Job 1 :: Rewrite the paragraph of the ballet text that begins "Hilding’s dance journey began" more briefly, keeping its main facts.

Chelsea Hilding is determined to break through the barrier of body image to make ballet more accessible:
“We’re told ballet is for very thin, young girls, and women. Ballet studios are so often decorated with gendered photos of girls in pink tutus. But I believe ballet is personal, and it’s for everyone. Ballet is the love of my life. I was always told I don’t have a body for it. And it got to the point where it was like she’s never going to have a career in this. Find something else. Well, look at me now—I’m still here!”
Hilding’s dance journey began in Vermont when she was just three years old. Her parents put her into a ballet class as an activity, not realizing that they’d enrolled her in what was actually a top-rate studio. It turned out to be exactly the right place for her:
“The studio was run very much like a conservatory. I had incredible training with ballet celebrities coming in for masterclasses. I latched on hard. By the time I was five, I knew I wanted to be a ballet instructor. That was the dream—not to be a dancer, but to be a teacher. I had this VHS tape of Barishnikov, which I studied until it wore out. I wrote dance combinations on the bus on the way to and from the studio.”

Input material ::
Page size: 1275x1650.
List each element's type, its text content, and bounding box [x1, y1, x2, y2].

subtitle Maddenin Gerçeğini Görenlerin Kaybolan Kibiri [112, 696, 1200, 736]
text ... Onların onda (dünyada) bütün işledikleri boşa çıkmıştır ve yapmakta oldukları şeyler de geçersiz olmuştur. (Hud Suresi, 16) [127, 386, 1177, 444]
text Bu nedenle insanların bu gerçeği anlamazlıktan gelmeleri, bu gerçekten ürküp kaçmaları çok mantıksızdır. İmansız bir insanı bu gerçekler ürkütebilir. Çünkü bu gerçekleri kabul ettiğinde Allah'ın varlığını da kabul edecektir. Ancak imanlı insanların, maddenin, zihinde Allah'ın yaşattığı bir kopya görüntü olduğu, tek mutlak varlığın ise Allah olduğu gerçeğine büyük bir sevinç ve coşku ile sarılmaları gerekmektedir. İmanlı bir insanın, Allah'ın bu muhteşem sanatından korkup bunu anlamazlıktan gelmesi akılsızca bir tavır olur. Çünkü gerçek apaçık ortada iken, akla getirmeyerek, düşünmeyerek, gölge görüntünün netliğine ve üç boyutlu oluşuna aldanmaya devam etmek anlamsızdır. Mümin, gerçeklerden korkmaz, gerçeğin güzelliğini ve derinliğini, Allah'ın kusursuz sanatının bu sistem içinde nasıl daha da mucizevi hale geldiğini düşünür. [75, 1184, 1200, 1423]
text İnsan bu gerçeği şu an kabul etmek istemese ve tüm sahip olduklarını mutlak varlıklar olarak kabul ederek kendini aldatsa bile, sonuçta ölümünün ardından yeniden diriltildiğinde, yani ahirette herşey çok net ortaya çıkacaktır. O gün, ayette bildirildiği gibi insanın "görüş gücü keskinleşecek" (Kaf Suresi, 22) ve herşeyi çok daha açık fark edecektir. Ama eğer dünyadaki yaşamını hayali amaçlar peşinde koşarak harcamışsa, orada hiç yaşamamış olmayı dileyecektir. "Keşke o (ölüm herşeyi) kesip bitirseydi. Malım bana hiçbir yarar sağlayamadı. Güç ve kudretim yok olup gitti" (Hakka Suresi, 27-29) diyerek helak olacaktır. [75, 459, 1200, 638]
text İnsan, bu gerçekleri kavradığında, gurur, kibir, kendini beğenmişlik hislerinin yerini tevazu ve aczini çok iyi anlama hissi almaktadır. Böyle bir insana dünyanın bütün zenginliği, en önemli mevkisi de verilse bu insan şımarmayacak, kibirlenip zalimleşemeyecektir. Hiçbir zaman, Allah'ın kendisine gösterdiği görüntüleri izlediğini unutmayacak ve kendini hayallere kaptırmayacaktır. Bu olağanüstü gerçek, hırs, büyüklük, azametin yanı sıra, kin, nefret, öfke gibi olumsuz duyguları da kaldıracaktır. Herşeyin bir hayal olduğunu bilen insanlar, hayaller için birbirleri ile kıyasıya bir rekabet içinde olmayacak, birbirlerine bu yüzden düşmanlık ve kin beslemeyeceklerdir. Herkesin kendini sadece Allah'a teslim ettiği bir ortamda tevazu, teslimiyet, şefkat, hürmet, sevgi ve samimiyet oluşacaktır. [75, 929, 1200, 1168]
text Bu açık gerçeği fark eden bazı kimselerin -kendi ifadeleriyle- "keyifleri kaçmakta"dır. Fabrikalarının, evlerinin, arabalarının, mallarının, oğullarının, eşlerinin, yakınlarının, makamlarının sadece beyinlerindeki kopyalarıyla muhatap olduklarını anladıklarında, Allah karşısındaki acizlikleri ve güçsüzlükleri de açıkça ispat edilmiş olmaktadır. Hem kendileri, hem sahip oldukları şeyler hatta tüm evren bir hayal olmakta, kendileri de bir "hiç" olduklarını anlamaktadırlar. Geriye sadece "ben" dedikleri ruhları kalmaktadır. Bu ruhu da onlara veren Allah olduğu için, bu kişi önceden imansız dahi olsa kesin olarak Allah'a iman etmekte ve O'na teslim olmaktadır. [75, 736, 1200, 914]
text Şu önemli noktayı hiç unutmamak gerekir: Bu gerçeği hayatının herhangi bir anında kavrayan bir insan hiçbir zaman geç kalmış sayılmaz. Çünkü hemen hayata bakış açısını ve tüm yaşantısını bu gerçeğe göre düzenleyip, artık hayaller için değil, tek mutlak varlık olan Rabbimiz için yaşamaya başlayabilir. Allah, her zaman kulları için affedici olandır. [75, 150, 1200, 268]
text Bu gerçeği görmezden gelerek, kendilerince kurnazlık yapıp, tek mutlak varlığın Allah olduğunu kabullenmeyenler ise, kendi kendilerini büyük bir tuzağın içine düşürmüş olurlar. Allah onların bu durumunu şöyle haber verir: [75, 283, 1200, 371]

Job 2 :: Reproduce the rows from the line with "subtitle Maddenin Gerçeğini" to the line with "text İnsan bu", changing "mantıksızdır" to "yersizdir" and keeping everything else the same.

Task output 1 :: Hilding started ballet in Vermont at age three. Her parents enrolled her in a class as an activity, unaware that it was a top-rate studio, and it proved to be exactly the right place for her.

Task output 2 ::
subtitle Maddenin Gerçeğini Görenlerin Kaybolan Kibiri [112, 696, 1200, 736]
text ... Onların onda (dünyada) bütün işledikleri boşa çıkmıştır ve yapmakta oldukları şeyler de geçersiz olmuştur. (Hud Suresi, 16) [127, 386, 1177, 444]
text Bu nedenle insanların bu gerçeği anlamazlıktan gelmeleri, bu gerçekten ürküp kaçmaları çok yersizdir. İmansız bir insanı bu gerçekler ürkütebilir. Çünkü bu gerçekleri kabul ettiğinde Allah'ın varlığını da kabul edecektir. Ancak imanlı insanların, maddenin, zihinde Allah'ın yaşattığı bir kopya görüntü olduğu, tek mutlak varlığın ise Allah olduğu gerçeğine büyük bir sevinç ve coşku ile sarılmaları gerekmektedir. İmanlı bir insanın, Allah'ın bu muhteşem sanatından korkup bunu anlamazlıktan gelmesi akılsızca bir tavır olur. Çünkü gerçek apaçık ortada iken, akla getirmeyerek, düşünmeyerek, gölge görüntünün netliğine ve üç boyutlu oluşuna aldanmaya devam etmek anlamsızdır. Mümin, gerçeklerden korkmaz, gerçeğin güzelliğini ve derinliğini, Allah'ın kusursuz sanatının bu sistem içinde nasıl daha da mucizevi hale geldiğini düşünür. [75, 1184, 1200, 1423]
text İnsan bu gerçeği şu an kabul etmek istemese ve tüm sahip olduklarını mutlak varlıklar olarak kabul ederek kendini aldatsa bile, sonuçta ölümünün ardından yeniden diriltildiğinde, yani ahirette herşey çok net ortaya çıkacaktır. O gün, ayette bildirildiği gibi insanın "görüş gücü keskinleşecek" (Kaf Suresi, 22) ve herşeyi çok daha açık fark edecektir. Ama eğer dünyadaki yaşamını hayali amaçlar peşinde koşarak harcamışsa, orada hiç yaşamamış olmayı dileyecektir. "Keşke o (ölüm herşeyi) kesip bitirseydi. Malım bana hiçbir yarar sağlayamadı. Güç ve kudretim yok olup gitti" (Hakka Suresi, 27-29) diyerek helak olacaktır. [75, 459, 1200, 638]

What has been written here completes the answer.